Class FeatureIndividualKLDivergence<U extends java.io.Serializable,​I extends java.io.Serializable,​F>

Type Parameters:
U - type of the users.
I - type of the information pieces.
F - type of the features.
All Implemented Interfaces:
IndividualSimulationMetric<U,​I,​F>, SimulationMetric<U,​I,​F>

public class FeatureIndividualKLDivergence<U extends java.io.Serializable,​I extends java.io.Serializable,​F>
extends AbstractFeatureKLDivergence<U,​I,​F>
This individual metric computes the number of bytes of information we expect to lose if we approximate the real distribution of features of the users (the total frequency of appearance of the features over the information pieces) with the estimated distribution obtained from simulating. It uses KL Divergence for that.

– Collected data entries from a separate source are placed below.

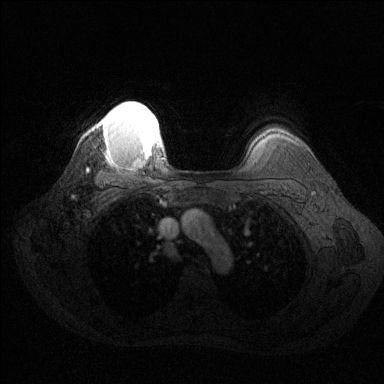
Breast MRI (dynamic contrast-enhanced), one axial slice. Slice 109 of 144 in the series (ordered by position). Dynamic contrast-enhanced series, time point 2 of 6 at this slice position (early post-contrast). 1.5 T. TE 1.6 ms, TR 4.6 ms. 384 × 384 image matrix, field of view 360 × 360 mm. Female patient.
Annotated regions visible in this slice (semi-automatic segmentation, software-assisted and operator-edited):
- enhancing-tissue mask used for the functional tumour volume (all voxels passing the contrast-enhancement thresholds inside the analysis volume; usually the tumour): box from (x=98, y=101) to (x=161, y=158) px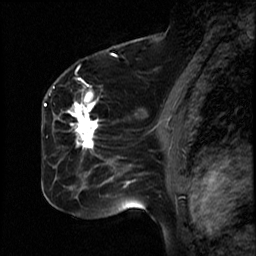
Breast MRI (dynamic contrast-enhanced), one sagittal slice; slice 31 of 50 in the series (ordered by position); dynamic contrast-enhanced study with each time point stored as its own series, time point 2 of 4 at this slice position (early post-contrast, ordered by acquisition time); 1.5 T; TE 4.2 ms, TR 18.5 ms; 3 mm slice thickness; 256 × 256 image matrix, field of view 200 × 200 mm. Female patient, age 44 years. Case-level facts recorded for this patient, not image findings: setting: breast cancer imaged before/during neoadjuvant chemotherapy; receptor status: HR-positive, HER2-negative.
Annotated regions visible in this slice (semi-automatic segmentation, software-assisted and operator-edited):
- analysis volume of interest (the breast-tissue region the enhancement analysis was run in; not a lesion): bounding box <59,80,114,206> (left, top, right, bottom; pixels)
- tumour enhancement mask (voxels above the 100 % enhancement threshold inside the analysis volume of interest): <67,101,100,149>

We apply a Laplace smoothing to prevent divisions by zero in both distributions.
  • Field Details

  • Constructor Details

    • FeatureIndividualKLDivergence

      public FeatureIndividualKLDivergence​(java.lang.String feature, boolean userFeat, boolean unique)
      Constructor.
      Parameters:
      userFeat - true if we are using a user feature, false if we are using an information piece feature.
      feature - the name of the feature.
      unique - true if a piece of information is considered once, false if it is considered each time it appears.
  • Method Details

    • calculate

      public double calculate​(U user)
      Description copied from interface: IndividualSimulationMetric
      Calculates the metric value for a single user.
      Parameters:
      user - the single user.
      Returns:
      the value of the metric, NaN if something failed.